No hay colectivo perfecto, pues el ser humano es falible, y desde luego nuestros jueces deben de mejorar. Pero ello no es eximente para reconocer que el ministro de Justicia, Rafael Catalá, metió ayer la zueca hasta el codo cuando entrevistado por el elegante y hábil periodista Herrera se lanzó frívolamente a criticar al juez discrepante en la sentencia de «La Manada». La separación de poderes es una asignatura de Primero de Democracia. Lo que hizo Catalá, darle una patada en la espinilla a Montesquieu, es inadmisible, y más en un momento en que los jueces lideran la defensa de nuestra nación frente al separatismo. Lanzarse a criticarlos desde el ministerio del ramo supone un error político lamentable.

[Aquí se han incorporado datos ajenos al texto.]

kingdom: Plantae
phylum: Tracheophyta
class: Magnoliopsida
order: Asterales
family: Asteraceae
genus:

¿Por qué se le ha calentado la boca así a una persona preparada y sensata? Por la atmósfera del país: entre la demagogia de la llamada Nueva Política y el cainismo de ciertas televisiones, España se ha infectado del virus populista, que lleva a anteponer el termómetro de los sentimientos a los pilares jurídicos e institucionales. En lugar de intentar ganarse a los ciudadanos exponiendo sus puntos de vista, los políticos, PP incluido, se han lanzado a imitar al exitoso riverismo, que consiste en ir modulando el discurso al calor de lo que dicta el griterío tuitero del respetable.